AIM OF THE EXERCISE
Exact reproduction of all the data is required, with pictures excluded.
══ THE DATA ══
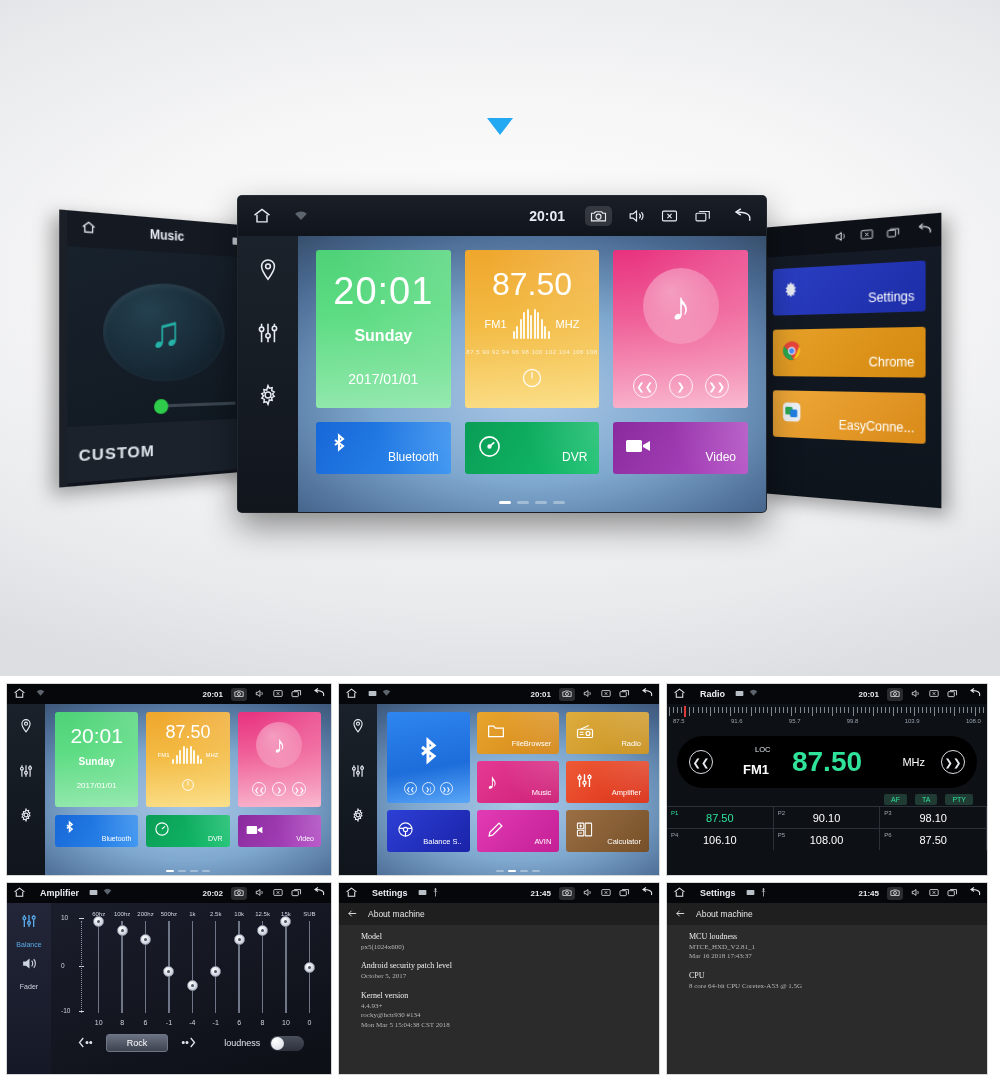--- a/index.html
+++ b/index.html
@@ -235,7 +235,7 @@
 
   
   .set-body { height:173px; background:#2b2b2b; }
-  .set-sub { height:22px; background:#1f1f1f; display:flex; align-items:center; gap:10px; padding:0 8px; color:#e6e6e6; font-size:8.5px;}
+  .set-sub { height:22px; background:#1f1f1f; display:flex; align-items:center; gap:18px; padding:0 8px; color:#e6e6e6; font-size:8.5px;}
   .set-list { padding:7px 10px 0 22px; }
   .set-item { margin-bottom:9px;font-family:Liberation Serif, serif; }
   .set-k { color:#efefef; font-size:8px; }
═══
SOLVED EXERCISE
--- a/index.html
+++ b/index.html
@@ -235,7 +235,7 @@
 
   
   .set-body { height:173px; background:#2b2b2b; }
-  .set-sub { height:22px; background:#1f1f1f; display:flex; align-items:center; gap:10px; padding:0 8px; color:#e6e6e6; font-size:8.5px;}
+  .set-sub { height:22px; background:#1f1f1f; display:flex; align-items:center; gap:18px; padding:0 8px; color:#e6e6e6; font-size:8.5px;}
   .set-list { padding:7px 10px 0 22px; }
   .set-item { margin-bottom:9px;font-family:Liberation Serif, serif; }
   .set-k { color:#efefef; font-size:8px; }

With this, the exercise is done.